Sources: Medical literature (including published and unpublished data) on ‘pegylated liposomal doxorubicin’ was identified by searching databases since 1992 (including MEDLINE and EMBASE and in-house AdisBase), bibliographies from published literature, clinical trial registries/databases and websites (including those of regional regulatory agencies and the manufacturer). Additional information (including contributory unpublished data) was also requested from the company developing the drug.

Search strategy: MEDLINE search terms were ‘doxorubicin’ and ‘pegylated’ and ‘liposomal’ and (‘breast cancer’ or ‘breast neoplasms’ or ‘ovarian cancer’ or ‘ovarian neoplasms’ or ‘myeloma’ or ‘multiple myeloma’). EMBASE search terms were ‘liposomal doxorubicin’ and ‘pegylated’ and (‘breast cancer’ or ‘ovarian cancer’ or ‘ovary cancer’ or ‘myeloma’ or ‘multiple myeloma’). AdisBase search terms were ‘pegylated liposomal doxorubicin’ and (‘breast cancer’ or ‘ovarian cancer’ or ‘myeloma’ or ‘multiple myeloma’). Searches were last updated on 21 November 2011.

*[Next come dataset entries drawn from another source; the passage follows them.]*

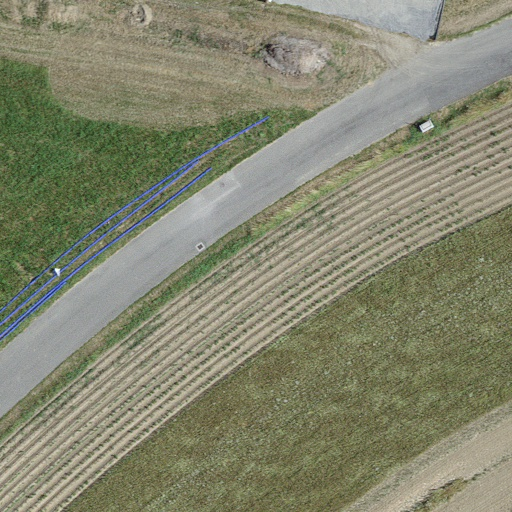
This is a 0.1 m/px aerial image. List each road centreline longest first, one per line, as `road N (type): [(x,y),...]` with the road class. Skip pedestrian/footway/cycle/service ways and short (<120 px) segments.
road 1 (unclassified): [(0,387),(107,287),(220,200),(331,133),(511,43)]
road 2 (track): [(462,68),(166,0)]
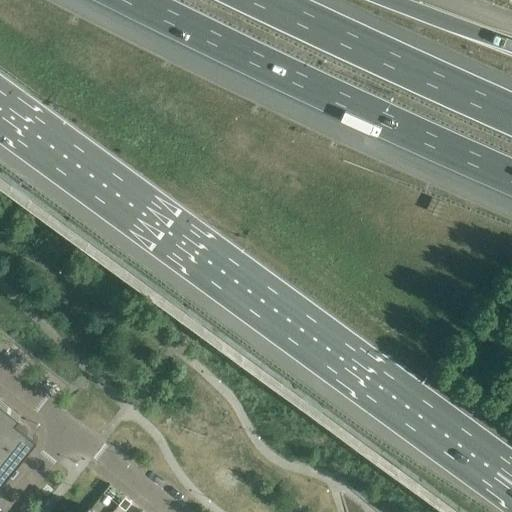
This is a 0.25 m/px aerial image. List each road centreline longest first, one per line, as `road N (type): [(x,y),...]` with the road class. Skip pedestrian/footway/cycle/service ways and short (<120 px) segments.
road 1 (motorway): [(0,109),(511,484)]
road 2 (motorway): [(122,0),(511,180)]
road 3 (motorway): [(511,115),(261,0)]
road 4 (residential): [(70,432),(176,511)]
road 5 (motorway): [(511,42),(393,0)]
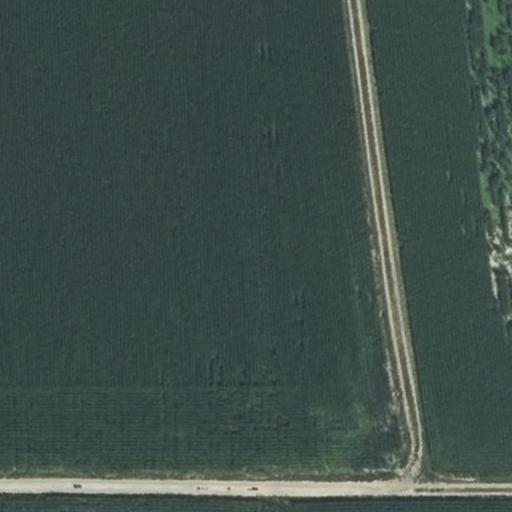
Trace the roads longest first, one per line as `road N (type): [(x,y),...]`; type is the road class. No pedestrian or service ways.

Selection: Studies in patients with breast cancer, ovarian cancer or multiple myeloma who received pegylated liposomal doxorubicin. Inclusion of studies was based mainly on the methods section of the trials. When available, large, well controlled trials with appropriate statistical methodology were preferred. Relevant pharmacodynamic and pharmacokinetic data are also included.

Index terms: Pegylated liposomal doxorubicin, metastatic breast cancer, ovarian cancer, multiple myeloma, Kaposi’s sarcoma, pharmacodynamics, pharmacokinetics, therapeutic use, tolerability.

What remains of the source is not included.